─── Estratto della pagina ───

Manzella storyLa Messa Crismale di quest’anno assume un tono particolare perchè la celebriamo nel segno del Giubileo straordinario della misericordia che ci vede tutti coinvolti a tenere spalancata la porta del nostro cuore e a vivere nello spirito del buon samaritano.
Saluto tutti affettuosamente e vi ringrazio per la vostra presenza così significativa. Saluto voi carissimi presbiteri che celebrate assieme a me il giorno più caro per il nostro sacerdozio; saluto voi religiosi, religiose, diaconi, seminaristi, giovani e ragazzi che vi preparate alla cresima, popolo santo di Dio.
Nella Sinagoga di Nazareth quanti hanno ascoltato Gesù che ha proclamato la pagina del Profeta Isaia, rivolgono a lui lo sguardo: “gli occhi di tutti erano fissi su di lui” (Lc 4,20).
Quello sguardo fisso su Gesù invita tutti noi in questa Messa Crismale a rivolgere il nostro sguardo a Cristo Pantocratore.
Come Chiesa riunita attorno al suo Vescovo e al suo presbiterio, mentre i nostri occhi contemplano la soavità del volto di Cristo, percepiamo che sono i suoi occhi a rimanere fissi su di noi come a volerci portare indietro negli anni quando con sguardo di predilezione ci sceglieva per metterci alla sua sequela e al suo servizio.
Ci sentiamo guardati e amati da lui. Uno sguardo, quello di Cristo, che si posa su ciascuno di noi in modo diverso, secondo la storia di ognuno e la varietà dei carismi.
Con lo sguardo di Cristo e nello sguardo di Cristo la nostra Chiesa è chiamata a restituire lo sguardo misericordioso di Dio ai poveri, agli ultimi, a quanti soffrono nel corpo e nello spirito.

─── Estratto dei dati ───

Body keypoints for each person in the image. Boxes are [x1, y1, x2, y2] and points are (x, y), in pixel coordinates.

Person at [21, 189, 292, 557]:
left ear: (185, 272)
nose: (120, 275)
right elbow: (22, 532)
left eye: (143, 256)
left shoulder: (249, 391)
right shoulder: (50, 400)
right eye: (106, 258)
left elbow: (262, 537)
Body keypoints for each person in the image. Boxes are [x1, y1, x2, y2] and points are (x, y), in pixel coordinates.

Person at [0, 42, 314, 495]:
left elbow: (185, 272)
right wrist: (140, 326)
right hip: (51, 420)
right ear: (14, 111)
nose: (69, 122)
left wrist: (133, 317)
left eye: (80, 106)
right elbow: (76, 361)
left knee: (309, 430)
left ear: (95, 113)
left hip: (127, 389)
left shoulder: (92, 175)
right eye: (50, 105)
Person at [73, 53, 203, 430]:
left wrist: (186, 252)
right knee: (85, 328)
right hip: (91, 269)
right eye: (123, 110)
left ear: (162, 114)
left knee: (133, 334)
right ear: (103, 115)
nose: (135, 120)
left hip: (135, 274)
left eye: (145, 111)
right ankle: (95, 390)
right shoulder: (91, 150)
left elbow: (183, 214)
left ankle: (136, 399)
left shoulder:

───

Cosa fare -
1 - Ricopia dal testo sulla Messa Crismale il brano che comincia con "Manzella storyLa Messa" e va avanti fino a "santo di Dio.".
2 - Scrivi il seguito del testo sulla Messa Crismale, partendo subito dopo la sua ultima frase.

Risultati attesi -
1 -
Manzella storyLa Messa Crismale di quest’anno assume un tono particolare perchè la celebriamo nel segno del Giubileo straordinario della misericordia che ci vede tutti coinvolti a tenere spalancata la porta del nostro cuore e a vivere nello spirito del buon samaritano.
Saluto tutti affettuosamente e vi ringrazio per la vostra presenza così significativa. Saluto voi carissimi presbiteri che celebrate assieme a me il giorno più caro per il nostro sacerdozio; saluto voi religiosi, religiose, diaconi, seminaristi, giovani e ragazzi che vi preparate alla cresima, popolo santo di Dio.

2 -
Oggi lo spirito ci ha condotti qui in questa nostra Cattedrale come per un bisogno di tornare alle origini per ricominciare con lo slancio e l’entusiamo degli inizi.
Mi rivolgo soprattutto a voi carissimi sacerdoti e assieme a voi rendo grazie a Dio per il dono ricevuto e per la ricchezza delle promesse fatte nel giorno dell’Ordinazione sacerdotale.
Rinnoveremo le nostre promesse e in quel “sì, lo voglio” vogliamo non solo riaffermare la fedeltà alla sequela ma vogliamo riscoprire tutta la freschezza e la gioia di esserci consacrati a lui.
Tutto questo lo faremo davanti al popolo santo di Dio, perchè sia tutto il popolo ad implorare per noi fedeltà e perseveranza, rettitudine di cuore e totale dedizione.
Il popolo santo di Dio prenda a cuore il ministero dei propri pastori e si senta responsabilizzato e coinvolto nel custodire la nostra vita sacerdotale e i nostri impegni.
Per un solo momento riprendo per voi e per me, carissimi sacerdoti, l’immagine dello sguardo. L’origine del nostro sacerdozio ci rimanda a quello sguardo di Gesù che si è posato su di noi in modo specialissimo. Guardati da lui, teniamo fisso il nostro sguardo su colui che porta a compimento la sua opera in noi.
Rimanere nel suo sguardo soprattutto nei momenti di stanchezza, di delusione, ci difenderà da tante distrazioni che molto spesso rischiano di offuscare la nostra esistenza sacerdotale.
“Guardate a lui e sarete raggianti, non saranno confusi i vostri volti”: così ci esorta il salmista nel salmo 34, 6. Ma soprattutto così mi pare di intuire che la gente si attenda da noi. La gente vuole incontrare nel nostro sguardo, lo sguardo di Gesù.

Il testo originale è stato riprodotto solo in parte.